Nun haben die Chefs von GlaxoSmithKline, Schering und Co erstens erreicht, dass der Bundesausschuss mit ihnen und dem Ministerium noch einmal über die Kriterien für die „therapeutischen Verbesserungen“ verhandeln muss. Die Pharmaindustrie will, dass „die Verminderung von Nebenwirkungen mit berücksichtigt wird“, erklärte der Sprecher des Verbands forschender Arzneimittelhersteller (VfA), Rolf Hömke, der taz.

Der Bremer Pharmakologe Peter Schönhöfer sagte der taz dazu: „Wenn die Industrie Mitspracherecht erhält, wird sie ihren Scheininnovationsbegriff durchsetzen. Dann gilt jeder Mist als Innovation.“ Die Verminderung von Nebenwirkungen sei zwar erwünscht, falle aber unter „subjektive Erlebnisse“ des Patienten und sei nicht unabhängig kontrollierbar. „Da die Industrie hierzu die Studien durchführt, wird sie diese manipulieren, wie sie will“, sagt Schönhöfer.

Zum Zweiten haben die Pharmachefs erwirkt, dass die patentgeschützten Medikamente nicht in den Preisabgleich mit den anderen Medikamenten – größtenteils Generika, also Nachahmerprodukte – geworfen werden. Das bedeutet, dass es für Generika und für patentgeschützte Pillen zwei verschiedene Preisdeckel geben wird. Letztere dürften also weiterhin teuer verkauft werden, was der Industrie auch deshalb wichtig ist, weil die Preise in Deutschland für den Rest Europas eine Art Leitgröße sind.
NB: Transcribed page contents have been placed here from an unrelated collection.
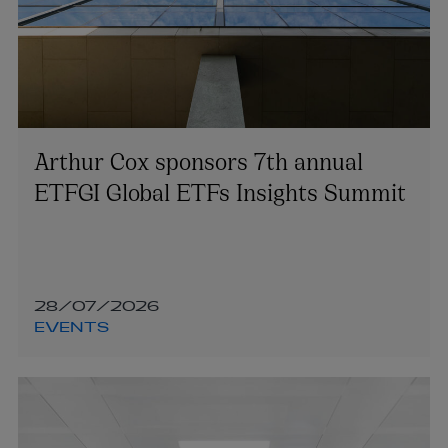
Arthur Cox sponsors 7th annual
ETFGI Global ETFs Insights Summit
28/07/2026
EVENTS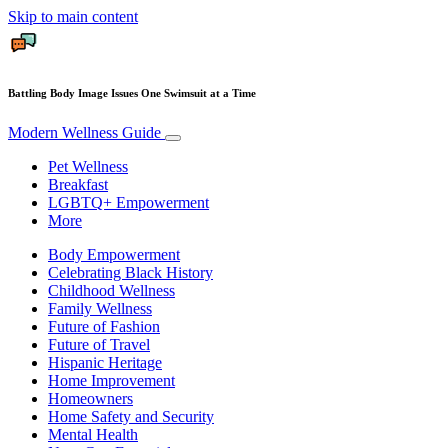
Skip to main content
Battling Body Image Issues One Swimsuit at a Time
Modern Wellness Guide
Pet Wellness
Breakfast
LGBTQ+ Empowerment
More
Body Empowerment
Celebrating Black History
Childhood Wellness
Family Wellness
Future of Fashion
Future of Travel
Hispanic Heritage
Home Improvement
Homeowners
Home Safety and Security
Mental Health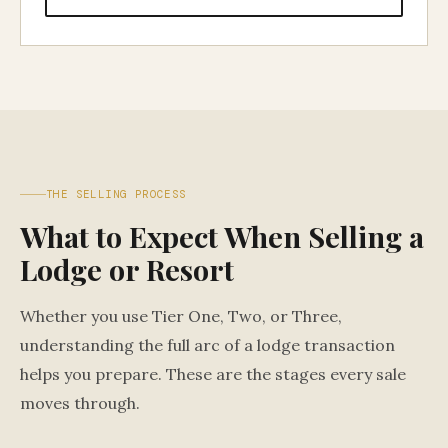
THE SELLING PROCESS
What to Expect When Selling a
Lodge or Resort
Whether you use Tier One, Two, or Three,
understanding the full arc of a lodge transaction
helps you prepare. These are the stages every sale
moves through.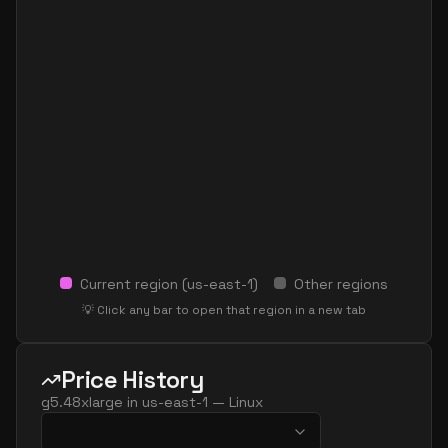
Current region (
us-east-1
)
Other regions
💡 Click any bar to open that region in a new tab
Price History
g5.48xlarge
in
us-east-1
—
Linux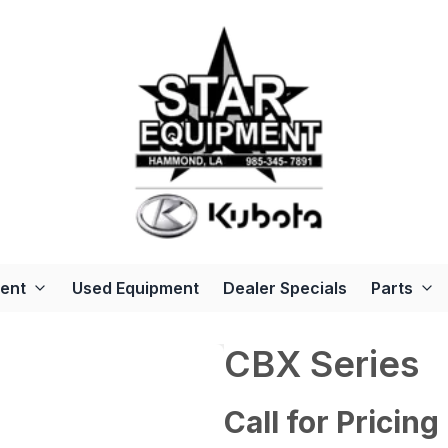
ent
Used Equipment
Dealer Specials
Parts
CBX Series
Call for Pricing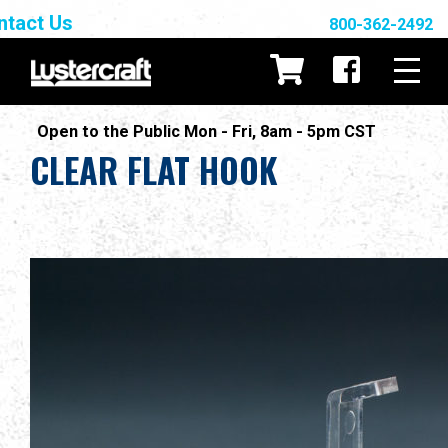
ntact Us
800-362-2492
Open to the Public Mon - Fri, 8am - 5pm CST
CLEAR FLAT HOOK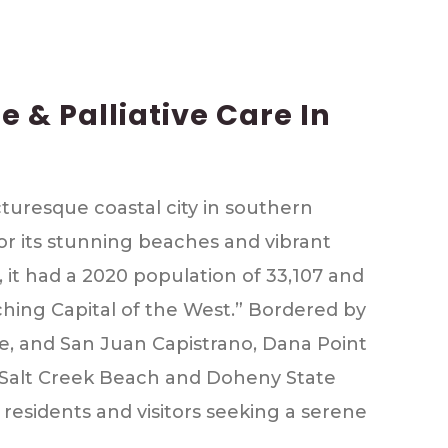
 & Palliative Care In
icturesque coastal city in southern
or its stunning beaches and vibrant
 it had a 2020 population of 33,107 and
hing Capital of the West.” Bordered by
, and San Juan Capistrano, Dana Point
ke Salt Creek Beach and Doheny State
 residents and visitors seeking a serene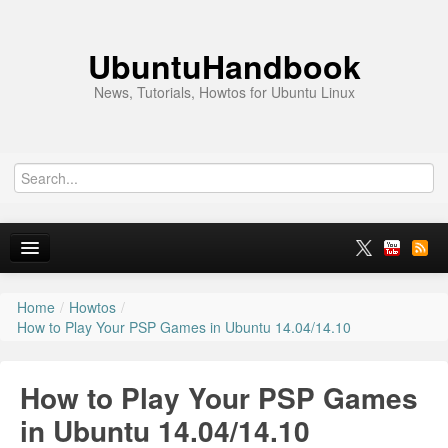
UbuntuHandbook
News, Tutorials, Howtos for Ubuntu Linux
Home
/
Howtos
/
Home
How to Play Your PSP Games in Ubuntu 14.04/14.10
Ubuntu 26.10
How to Play Your PSP Games
News
in Ubuntu 14.04/14.10
Ubuntu PPAs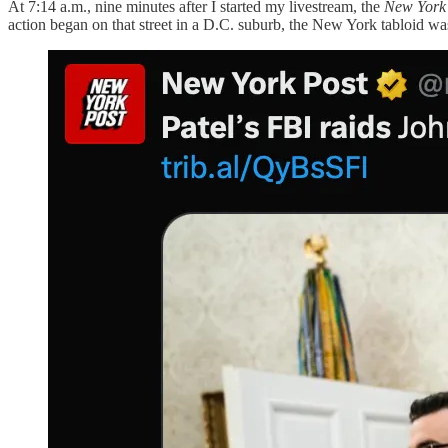
At 7:14 a.m., nine minutes after I started my livestream, the
New York
action began on that street in a D.C. suburb, the New York tabloid was 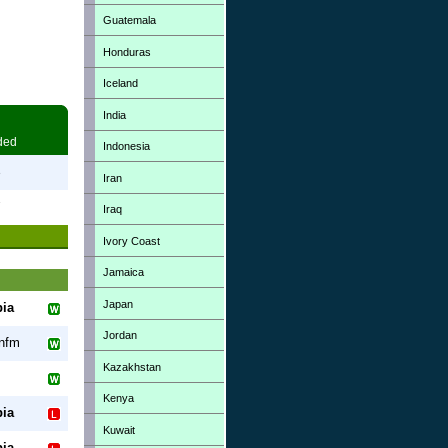
Guatemala
Honduras
Iceland
India
ded
Indonesia
3
Iran
7
Iraq
Ivory Coast
Jamaica
Japan
ia
Jordan
nfm
Kazakhstan
Kenya
ia
Kuwait
ia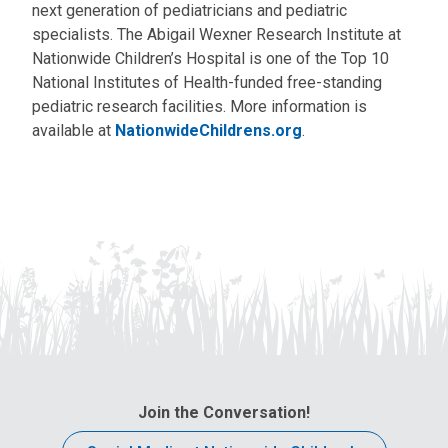
next generation of pediatricians and pediatric
specialists. The Abigail Wexner Research Institute at
Nationwide Children’s Hospital is one of the Top 10
National Institutes of Health-funded free-standing
pediatric research facilities. More information is
available at
NationwideChildrens.org
.
Join the Conversation!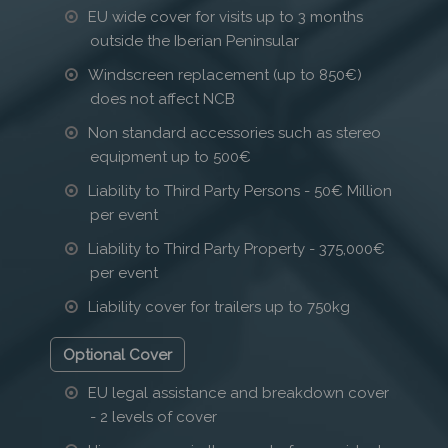
EU wide cover for visits up to 3 months
outside the Iberian Peninsular
Windscreen replacement (up to 850€)
does not affect NCB
Non standard accessories such as stereo
equipment up to 500€
Liability to Third Party Persons - 50€ Million
per event
Liability to Third Party Property - 375,000€
per event
Liability cover for trailers up to 750kg
Optional Cover
EU legal assistance and breakdown cover
- 2 levels of cover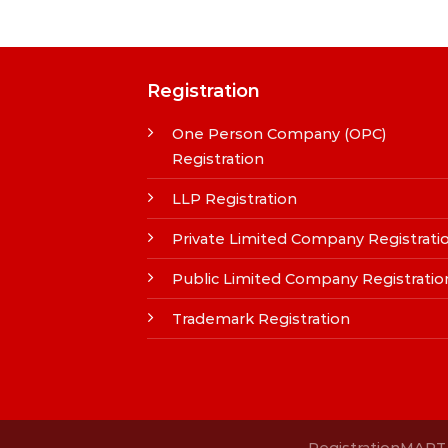
Registration
One Person Company (OPC)
Registration
LLP Registration
Private Limited Company Registrati
Public Limited Company Registratio
Trademark Registration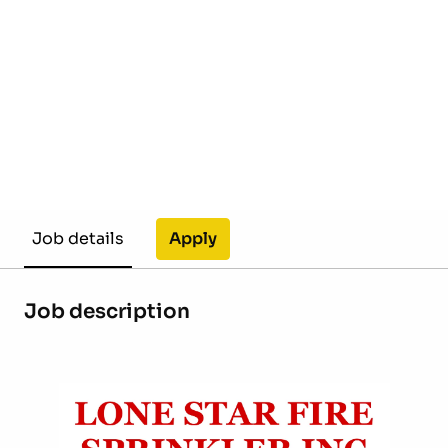
Apply
Job details
Job description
Gleichwohl soll die Industrie ihr Sparziel erfüllen: Eine Milliarde Euro müssen jährlich erbracht werden. Der SPD-Gesundheitspolitiker Klaus Kirschner erklärte hierzu der taz: „Wenn die gemeinsamen Preisgruppen wegfallen, ist das Einsparziel auf Dauer nicht zu halten.“ Er könne sich „nicht vorstellen“, dass die Pharmaindustrie diese Vorgabe nun noch erfüllen werde.